▶ _RECORDS SHOWN_:
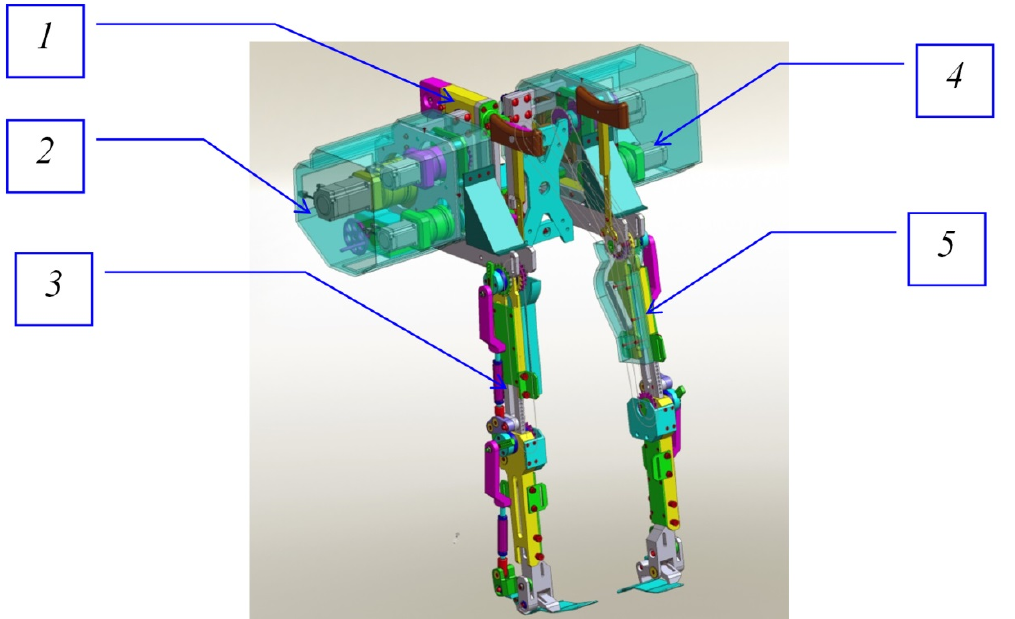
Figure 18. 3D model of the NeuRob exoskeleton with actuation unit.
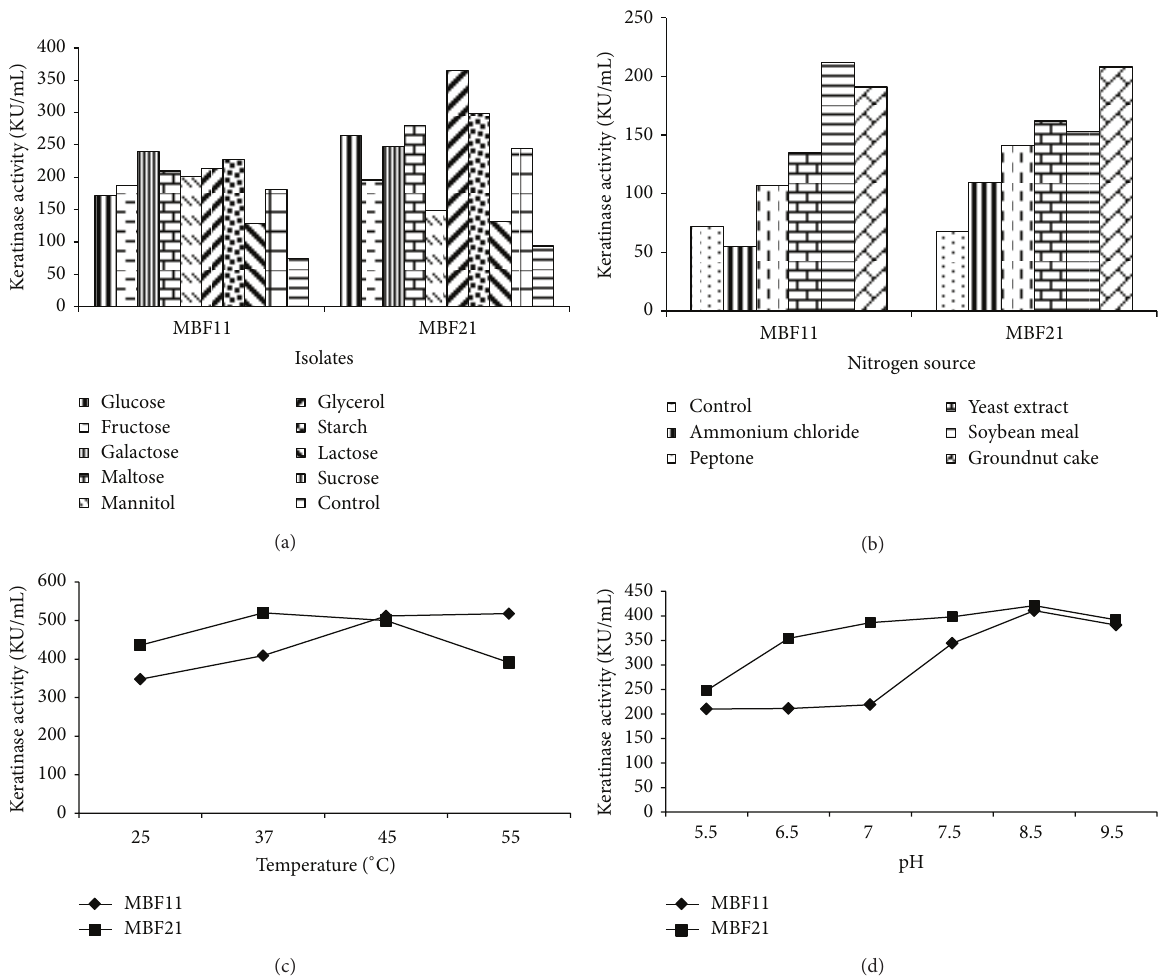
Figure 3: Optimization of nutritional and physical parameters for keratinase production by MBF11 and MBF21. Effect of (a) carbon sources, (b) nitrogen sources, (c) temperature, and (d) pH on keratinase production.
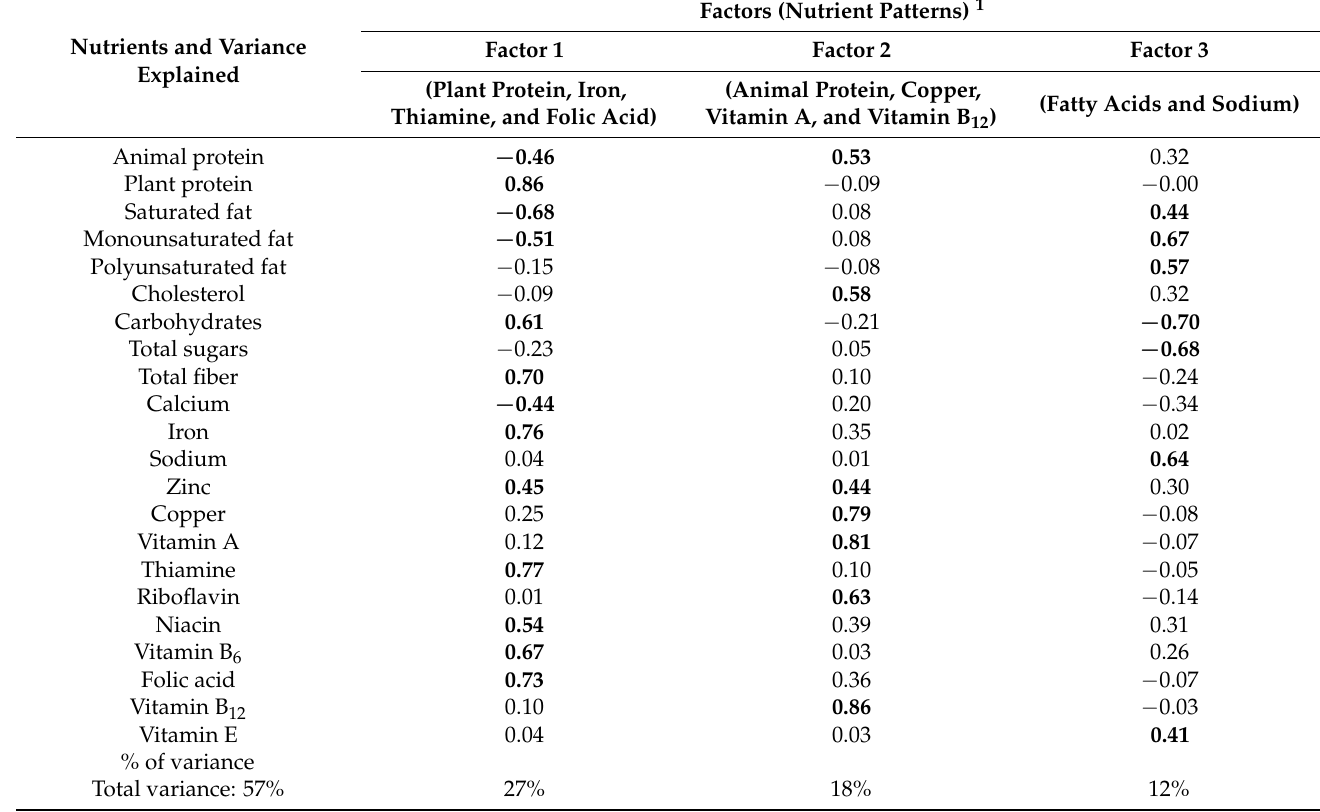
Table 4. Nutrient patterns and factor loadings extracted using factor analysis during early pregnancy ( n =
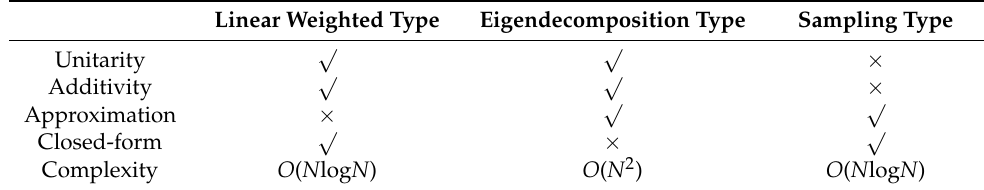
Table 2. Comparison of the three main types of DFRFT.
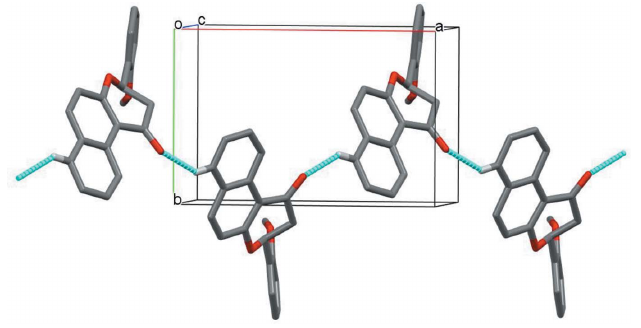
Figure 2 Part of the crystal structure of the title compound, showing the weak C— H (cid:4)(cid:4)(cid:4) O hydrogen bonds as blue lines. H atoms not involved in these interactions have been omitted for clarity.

▶ _EXERCISE INSTRUCTIONS_: Retype the entries above exactly, starting at their first line and ending with the line that holds "Figure 3: Optimization"; pictures stay out.

▶ _EXPECTED ANSWER_:
Figure 18. 3D model of the NeuRob exoskeleton with actuation unit.
Figure 3: Optimization of nutritional and physical parameters for keratinase production by MBF11 and MBF21. Effect of (a) carbon sources, (b) nitrogen sources, (c) temperature, and (d) pH on keratinase production.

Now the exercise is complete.